My cousin Tom and his fiancée Caroline, to give you some idea of scale.


And yes that is my thumb as I was adjusting the camera....



Cahir castle, in the nearby town of Cahir, was built in 1142 by Conor O'Brien, Prince of Thomond.  It ended up in the Butler family until the last ancestor died in 1961 when it was taken over by the government.  It was up until then an actual residence.  The Butler family actually lived there.


If it looks familiar, it was used extensively for the filming of the movie Excalibur.



The town of Cahir, like most areas with castles, sprung up around it.

Notice the murder hole above the door.  If you didn't like who was knocking on your door, demanding entry, you could drop boiling oil, boiling water, hot tar, or excrement on them.   Now that's a deterrent for telemarketers!

Visions of Ireland: Around the town of Newcastle, Tipperary

Newcastle, Co.

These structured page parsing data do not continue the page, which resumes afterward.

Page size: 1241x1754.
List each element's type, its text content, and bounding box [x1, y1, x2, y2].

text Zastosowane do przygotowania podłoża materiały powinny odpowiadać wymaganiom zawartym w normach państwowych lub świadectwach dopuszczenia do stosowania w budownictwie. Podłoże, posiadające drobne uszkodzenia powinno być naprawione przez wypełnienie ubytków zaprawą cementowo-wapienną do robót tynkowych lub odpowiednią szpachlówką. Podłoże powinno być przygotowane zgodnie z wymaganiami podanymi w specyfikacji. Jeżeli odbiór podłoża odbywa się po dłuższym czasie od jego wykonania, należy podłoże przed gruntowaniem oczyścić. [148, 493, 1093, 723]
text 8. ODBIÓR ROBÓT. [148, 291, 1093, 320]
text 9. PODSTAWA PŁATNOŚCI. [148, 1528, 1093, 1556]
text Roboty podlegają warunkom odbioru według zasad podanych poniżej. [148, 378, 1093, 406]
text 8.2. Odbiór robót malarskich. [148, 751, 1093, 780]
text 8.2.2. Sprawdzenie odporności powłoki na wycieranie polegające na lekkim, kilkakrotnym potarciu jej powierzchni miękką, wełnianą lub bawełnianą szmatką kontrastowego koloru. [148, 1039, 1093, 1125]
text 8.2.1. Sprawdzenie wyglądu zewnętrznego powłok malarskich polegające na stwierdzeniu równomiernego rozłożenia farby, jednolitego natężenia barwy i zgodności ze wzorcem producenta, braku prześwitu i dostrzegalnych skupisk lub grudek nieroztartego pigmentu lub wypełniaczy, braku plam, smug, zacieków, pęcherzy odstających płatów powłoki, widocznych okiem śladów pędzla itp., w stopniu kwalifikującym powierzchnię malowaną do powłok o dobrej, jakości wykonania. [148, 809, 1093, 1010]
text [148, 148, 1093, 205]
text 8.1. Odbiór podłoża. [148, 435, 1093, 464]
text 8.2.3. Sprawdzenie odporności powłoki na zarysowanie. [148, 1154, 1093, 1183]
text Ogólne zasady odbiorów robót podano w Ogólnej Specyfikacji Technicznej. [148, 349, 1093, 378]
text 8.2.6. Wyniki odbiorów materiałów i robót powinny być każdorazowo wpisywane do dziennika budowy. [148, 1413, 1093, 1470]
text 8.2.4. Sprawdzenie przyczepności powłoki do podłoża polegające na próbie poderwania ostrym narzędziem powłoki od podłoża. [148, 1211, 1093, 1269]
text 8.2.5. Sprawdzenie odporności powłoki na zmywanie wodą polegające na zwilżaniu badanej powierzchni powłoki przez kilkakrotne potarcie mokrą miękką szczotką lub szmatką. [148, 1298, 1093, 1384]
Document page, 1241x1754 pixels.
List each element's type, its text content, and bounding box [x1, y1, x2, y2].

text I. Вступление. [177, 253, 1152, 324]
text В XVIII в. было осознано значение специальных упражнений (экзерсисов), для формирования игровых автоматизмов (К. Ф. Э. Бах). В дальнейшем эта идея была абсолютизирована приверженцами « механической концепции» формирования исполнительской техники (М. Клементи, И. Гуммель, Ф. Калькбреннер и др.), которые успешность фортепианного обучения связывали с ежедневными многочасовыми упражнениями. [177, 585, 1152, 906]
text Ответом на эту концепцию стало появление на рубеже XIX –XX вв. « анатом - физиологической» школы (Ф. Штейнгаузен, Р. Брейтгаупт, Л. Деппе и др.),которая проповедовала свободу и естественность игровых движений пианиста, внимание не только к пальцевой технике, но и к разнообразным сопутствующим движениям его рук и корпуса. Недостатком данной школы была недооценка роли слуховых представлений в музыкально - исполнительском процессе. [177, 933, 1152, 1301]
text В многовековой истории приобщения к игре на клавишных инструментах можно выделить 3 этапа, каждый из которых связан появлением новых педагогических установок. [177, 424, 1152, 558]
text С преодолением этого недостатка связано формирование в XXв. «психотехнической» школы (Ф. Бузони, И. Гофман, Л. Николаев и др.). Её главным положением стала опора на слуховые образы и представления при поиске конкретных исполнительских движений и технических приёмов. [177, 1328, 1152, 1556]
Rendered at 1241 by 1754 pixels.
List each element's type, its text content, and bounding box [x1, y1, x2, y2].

Tipperary, (Caisleán Nua in Irish) is a small town of 201 people (according to the 2002 Irish Census), about 21 miles southwest of the larger town of Clonmel, nestled between the lush River Suir valley and the soft Knockmealdown Mountains on the Tip/Waterford border.  When we are in Ireland, this peaceful little village is our home.

Heading down from Ardfinnan, over the River Suir to the town.  Our house is in the cleft of where the brown mountain slopes down to the left.


The center of Newcastle town.




The old Norman fort, built around the 1100s which gave Newcastle it's name.

Behind the castle is the old church, which was burned with people in it, by Oliver Cromwell during his march across Ireland.


Because the church is still hallowed ground, it's now used as a burial ground, inside and out.

My father standing in the church.  I've called this his record album cover.

My mother gets one too.



We head out of town a few miles towards the house.  The sounds of the water rushing down the glen (Glen Bui or the Yellow Glen) behind the house gets louder.





The view from the mountain looking down at the house.



And looking into the Knockmealdown mountains.  This was in February (spring in Ireland) which accounts for the brown colors.
 

 On the mountain.


 A paleolithic tomb marker on the mountain looking over the fields and towns to the north, below.  The orientation seems to be east-west, the path of the sun.  The hills and fields of this area are dotted with Christian and Pagan sites.

The village of Newcastle in the center-left.

Heading into the mountains towards Mount Mellery Abbey.


 

The remnants of what is called a "famine cottage".  People lived here until the time of the Famine and either emigrated to America or England or died.

Looking back down the road.  Dewy & damp seem the best adjectives.  This was taken in May when the yellow furze was in bloom.